Wiring harnesses are not specific to ICE vehicles. The article didn't do enough research - the issue is _direct_ wiring harnesses, which is an issue that plagues _legacy_ vehicles, but not all ICE vehicles. Direct wiring harnesses mean anything controllable in the car has specific wires going to it just for that purpose. Tesla uses CANbus, and a lot of other vehicles do as well. That's a serial communications protocol, which means you can chain together all controllable components without giving each one a separate control wire.

That doesn't get rid of wiring harnesses, it just makes them simpler, use fewer miles of wire, and a lot less labor to produce. It used to be the cost difference between legacy wiring harnesses and CANbus based ones wasn't much, but only because the legacy ones were made by hand in low labor cost countries - but with that falling apart now, legacy wiring costs a _lot_ more.
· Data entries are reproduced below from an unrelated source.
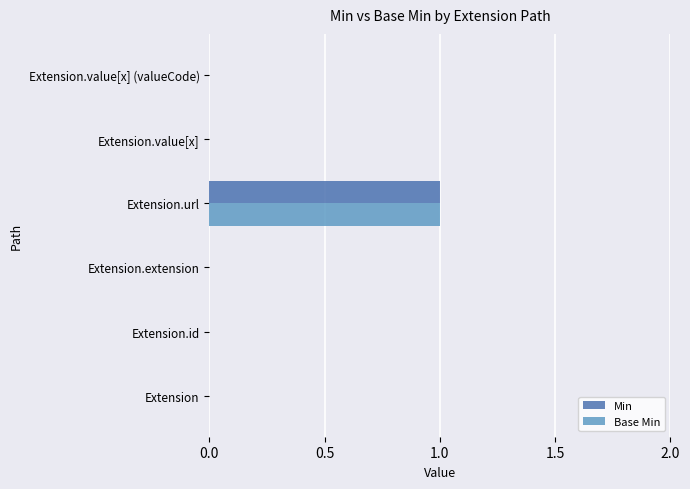

Is it true that Min equals 0 at Extension.value[x]?

True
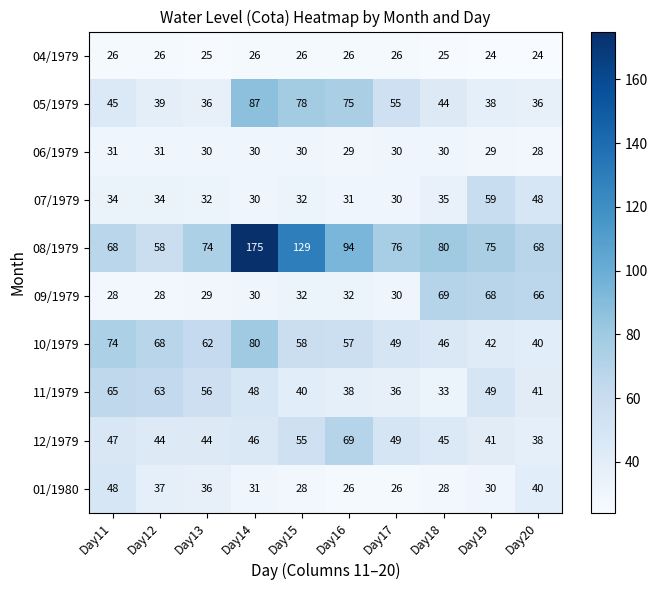

Which label corresponds to the largest value in the chart?

Day14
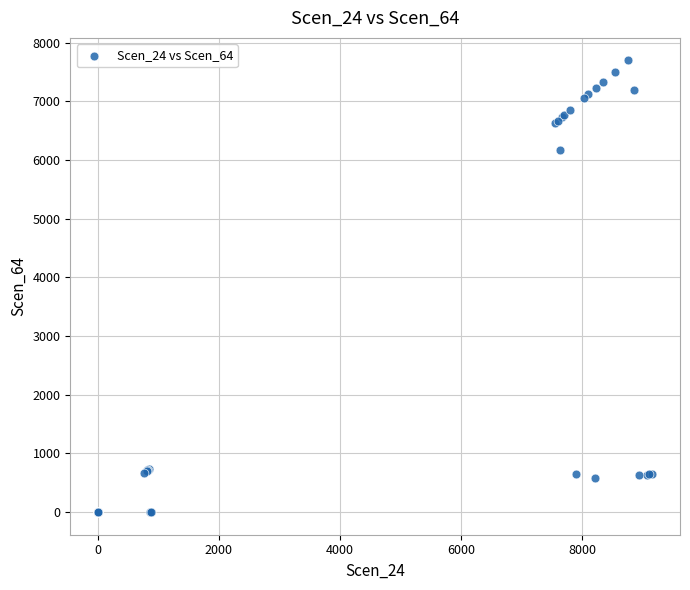

What Y value in the scatter plot is closest to 3847?

6164.7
Since most automakers don't do iterative design changes, changing the wiring harness to CAN style means redesigning the entire car. And right now, it makes sense to spend redesign money on EV's, and not ICE vehicles. So that's _really_ how the humble wiring harness is hastening the move to EV's.

Case in point of how legacy wiring causes issues as automakers hesitate to do a full redesign: A lot of cars that haven't gone all to CANbus detect brake pedal presses by looping through the rear brake light harness. They would have two loops: One through the brake light harness for the ABS system, and one for cruise control. The end result to this ridiculous hack is when one of the rear brake lights burn out or short, cruise control quits working, and you get an ABS failure light. Since both talk to the main engine computer, it sees two faults, switches on the Service Engine light, and puts the car into limp-home mode. All over a burned out light bulb.